Not that I bedizened such places, you understand. The overt frottage of testosterone and the lachrymose sodality of ale—such delighteth not Ollie. But then, at some no doubt identifiable moment, there came the introduction into the public house of the respectable female quaffer—the quaffeuse—the provision of passable food and laughable wine, of pub games, pub comedians, pub strippers, pub sportscreens, of better wine and guidebook food, plus the banishment of piles-inducing oaken furniture—all of which, call it gentrification or genetic modification according to which of Stuart’s touchstones you favour, has not displeased Oliver. Snug-bar semioticians may rightly propose the pub as an icon of wider social trends. As the Doge of Westminster recently reminded us, we are all middle-class. Welcome, therefore
, O ye tourists, to Bigger Belgium, Greater Holland.
Concentrate, Oliver, concentrate. The pub, if you please. The place, the purpose, the personnel.
Ah, how the voice of conscience resembles, in its cadence and phraseology, the voice of Gillian. Is this what men do? There are many theories as to what it is that men marry—their sexual destiny, their mother, their doppelgänger, their wife’s money—but how about the notion that what they truly seek is their conscience? God knows, most men aren’t able to locate it in the traditional seat, somewhere close to the heart and the spleen, so why not acquire it as an accessory, like a tinted sunroof or metal-spoked steering wheel? Or might it, alternatively, be that this is not what men truly seek but what marriage, of necessity, turns women into? Now that would be rather more banal. Not to mention more tragic.

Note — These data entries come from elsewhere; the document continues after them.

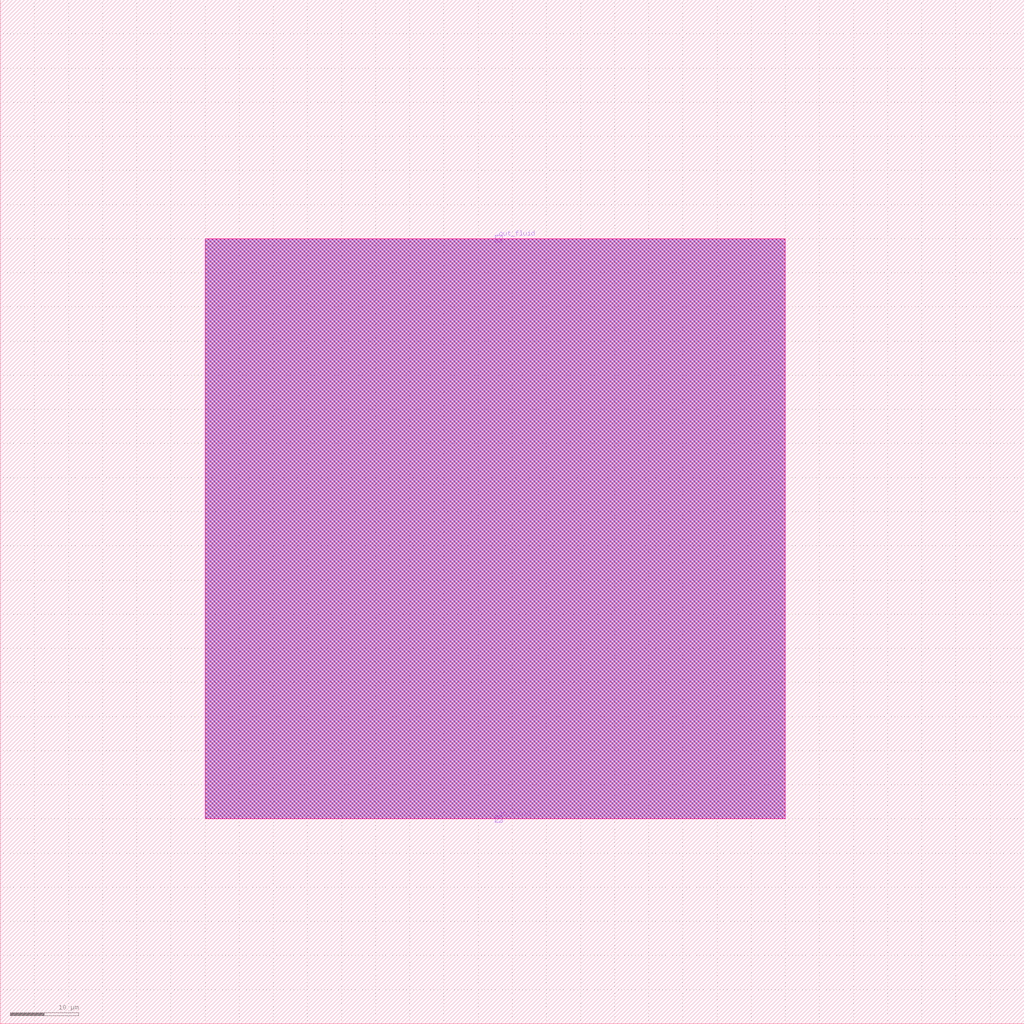
<source format=lef>

MACRO bidirectional_res_400ul
  CLASS CORE ;
  ORIGIN  0 0 ;
  FOREIGN bidirectional_res_400ul 0 0 ;
  SIZE 150 BY 150 ;
  SYMMETRY X Y ;
  SITE CoreSite ;
  PIN in_fluid
    DIRECTION INPUT ;
    USE SIGNAL ;
    PORT
      LAYER met1 ;
        RECT 72.5 29.5 73.5 30.5 ;
    END
  END in_fluid
  PIN out_fluid
    DIRECTION OUTPUT ;
    USE SIGNAL ;
    PORT
      LAYER met1 ;
        RECT 72.5 114.5 73.5 115.5 ;
    END
  END out_fluid
  OBS
    LAYER met1 ;
      RECT 30 30 115 115 ;
    LAYER met2 ;
      RECT 30 30 115 115 ;
    LAYER met3 ;
      RECT 30 30 115 115 ;
    LAYER met4 ;
      RECT 30 30 115 115 ;
    LAYER met5 ;
      RECT 30 30 115 115 ;
    LAYER met6 ;
      RECT 30 30 115 115 ;
  END
  PROPERTY CatenaDesignType "deviceLevel" ;
END bidirectional_res_400ul

</source>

Concentrate, Oliver. Very well. We were in some luxury tavern—some Beer-Ritz—favoured by Stuart. Fill in the cute and preferably alliterative title of your choice. We were drinking—oh, whatever you would like us to drink. And Stuart—this part I remember well—was being a friend. Or even, Being a Friend. There was, given Stuart, much palaver and rodomontade before he attained his peroration, but his message, as I understood it, had a Yankee simplicity to it: I have succeeded, ergo thou shalt also succeed. How so, O minor Master of the Universe, I ask, my head lolling upon my forepaws like the pub labrador in the old print. I gather he has some business plan or rescue strategy in mind. I subtly imply that I could use a cash injection—I am on the point of comparing myself to a junkie, but draw back, in the presence of one so literal-minded, and suggest instead, more wholesomely, that I need a cash injection as a diabetic needs his insulin. Stuart swore me to campfire secrecy vis-à-vis Gillian; indeed, we might have taken out Swiss Army knives and with nicked thumbs made a pledge of sanguinous fraternity.